Deputy Governor of Bayelsa State, retired Rear Admiral John Jonah, on Monday, June 18, 2018 criticised Shell Petroleum Development Company (SPDC) over the frequent spills on oilfields in the state.
He spoke at one of the spill sites at Agoro community in Ekeremor Local Government Area following the leak of the SPDC River Ramos pipeline.
Jonah urged SPDC to conduct an integrity test on its pipelines in the Niger Delta region, saying many of them were laid a long time ago and may have suffered from corrosion.
The News Agency of Nigeria (NAN) reports that the leak resulted in discharge of crude oil into the river, affecting Agoro community and others in the council area.

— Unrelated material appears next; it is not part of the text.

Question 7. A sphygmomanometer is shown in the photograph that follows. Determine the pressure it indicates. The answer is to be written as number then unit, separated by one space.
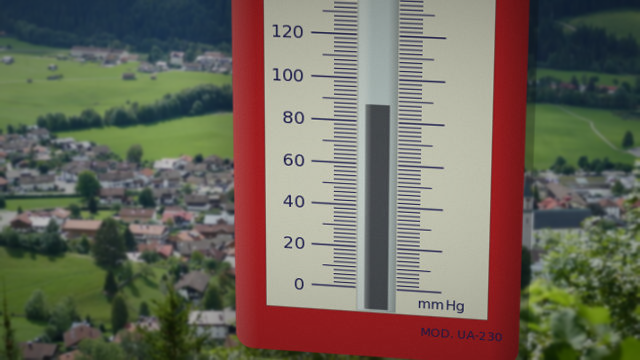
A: 88 mmHg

The deputy governor also criticised SPDC for the delay in carrying out remediation activities and provision of relief materials to the people in the impacted communities since the incident happened a month ago.
Jonah urged the oil major to expeditiously convene the Joint Investigation Visit (JIV) to ascertain the cause of the spillage.
The deputy governor equally advised SPDC to ensure that all the relevant parties must be involved in the JIV in accordance with international best practices.
He commended the people of Agoro for their patience and for maintaining peace.
Mr Charles Ebulu, a representative of SPDC, however, said that the oil firm was doing all that was necessary to contain further spread of the spilled crude.
Ebulu, who led the deputy governor round the spillage sites, pleaded for understanding from all stakeholders.
He gave an assurance that the issues raised by the deputy governor would be communicated to the appropriate quarters for necessary action.
In his remarks, the Amananaowei of Agoro, Ibamua Ojukonsin, said it took SPDC two weeks to respond after the incident was reported on May 17.
He regretted the delay by SPDC in taking action to contain the spill, adding that the community was yet to receive any form of assistance from the oil firm.
The monarch also decried the recourse of SPDC to always promptly effecting repairs on pipelines in order to resume production without ameliorating the sufferings of residents in impacted communities.